U.S. IT budgets were hit much harder than those in non-U.S. data centers. In the U.S., 20% of IT shops face a decrease of greater than 10%, compared with only 11% of non-U.S. IT shops.
In the U.S., about 32% of data centers have xperienced an increase in IT budget, versus 44% globally.
Ahead of the curve on server virtualization
U.S. IT managers are ahead of the curve on server virtualization adoption. More U.S. IT shops have already purchased virtualization-ready servers. U.S. shops are also willing to put a greater number virtual machines on a physical box than are non-U.S. respondents. Consequently, U.S. shops now provision more RAM than the rest of the globe.
On the operating system side, U.S. and non-U.S. installations were very similar. Windows Server 2003 was far and away the most popular OS, with more than 80% of respondents supporting that OS in their data centers. This was followed by Red Hat Enterprise Linux and Windows Server 2008, coming in neck and neck with more than 40% adoption in the U.S. and worldwide. The three Unix variants -- Solaris, AIX and HP-UX -- came next, each garnering between 25% and 35%.. The only major difference in the U.S. versus non-U.S. operating system landscape came among mainframes, with nearly 20% mainframe adoption in the U.S. versus 7% worldwide.
U.S. lags on IT energy issues
Reducing data center energy consumption appears to matter more abroad than in the U.S. Only 49% of U.S. shops say energy efficiency is very important, versus 59% internationally. And only 10% of global respondents say it's not important, versus 14% in the U.S.
Far more non-U.S. data centers pay their own power bill -- 59% non-U.S. versus only 45% in the U.S. And non-U.S. IT managers are much more likely to track their power bills.
Hot-aisle and cold-aisle containment is more popular in the U.S.-- nearly half U.S. respondents have already done or plan to do containment next year, compared with 40% globally.
Chuck Goolsbee, an executive at Seattle-based hosting company, Digital Forest said he was surprised that only half the respondents used containment. "By next year, it will be more than 90%," he said.
Cold-aisle containment is far more popular in the non-U.S. respondents, versus U.S. shops that prefer hot-aisle containment. Listen to this podcast for more on the debate on hot-aisle versus cold-aisle containment.
While non-U.S. IT shops lagged on containment, they are far more likely to try alternative methods to reduce energy consumption, including liquid cooling, DC power, and air- and water-side economizers.
Tepid U.S. interest in systems management
Non-U.S. IT managers are vastly more likely to spend on third-party systems management tools than their U.S. counterparts. A whopping 38% of non-U.S. IT shops plan to increase spending on third party systems management tools, versus only 9% of U.S. data centers.

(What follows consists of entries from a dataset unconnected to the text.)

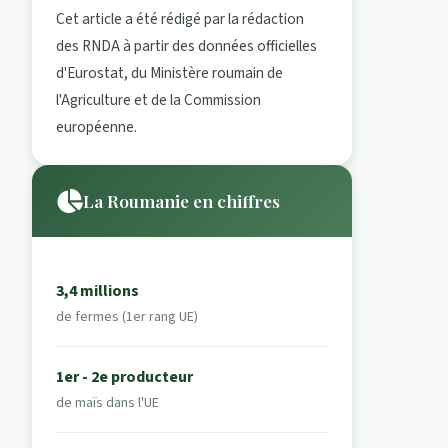
Cet article a été rédigé par la rédaction
des RNDA à partir des données officielles
d'Eurostat, du Ministère roumain de
l'Agriculture et de la Commission
européenne.
La Roumanie en chiffres
3,4 millions
de fermes (1er rang UE)
1er - 2e producteur
de maïs dans l'UE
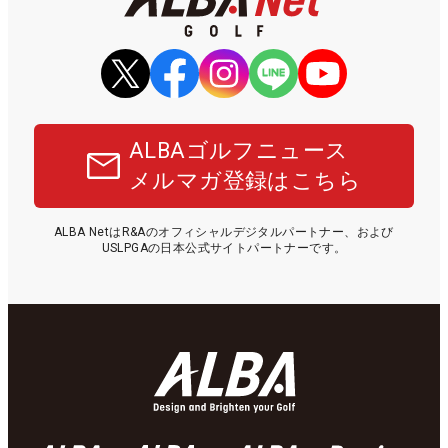
ALBAゴルフニュース
メルマガ登録はこちら
ALBA NetはR&Aのオフィシャルデジタルパートナー、および
USLPGAの日本公式サイトパートナーです。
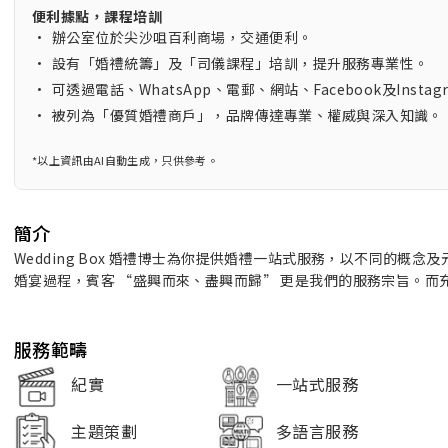
便利據點，課程培訓
•
辦公室位於尖沙咀百利商場，交通便利。
•
設有「婚禮統籌」及「司儀課程」培訓，提升服務專業性。
•
可透過電話、WhatsApp、電郵、網站、Facebook及Inst
•
被列為「優質婚禮商戶」，品牌傳達專業、權威與深入知識。
*以上資訊由AI自動生成，只供參考。
簡介
Wedding Box 婚禮博士為你提供婚禮一站式服務，以不同的概
婚宴過程，賓客 “盛興而來、盡興而歸” 更是我們的服務宗旨。
服務範疇
紀實
一站式服務
主題策劃
多語言服務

"Why buy [third-party management tools] when there are such better alternatives anyway?" Goolsbee asked. "Most of the smart IT guys I know choose to build their own by aggregating existing open source monitoring and management tools with their own code. It does the same job for a tiny fraction of the cost of buying a package." The budget and economy were the main responses from U.S. teams on why they are decreasing spending on IT management tools. When it comes to selecting an IT management software vendor U.S. shops are far more price-sensitive.
The IT Infrastructure Library (ITIL) is more popular among data centers outside the U.S. and ITIL support is a much more important criterion for IT management software buyers abroad.
Last, the demographics are different. U.S. respondents work for larger companies than do non-U.S. participants. The majority of U.S. respondents work for organizations with more than 1,000 employees, and 32% of respondents work for organizations larger than 10,000 employees. Non-U.S. respondents worked for smaller organizations, with a higher percentage of shops supporting 100 to 1,000 people.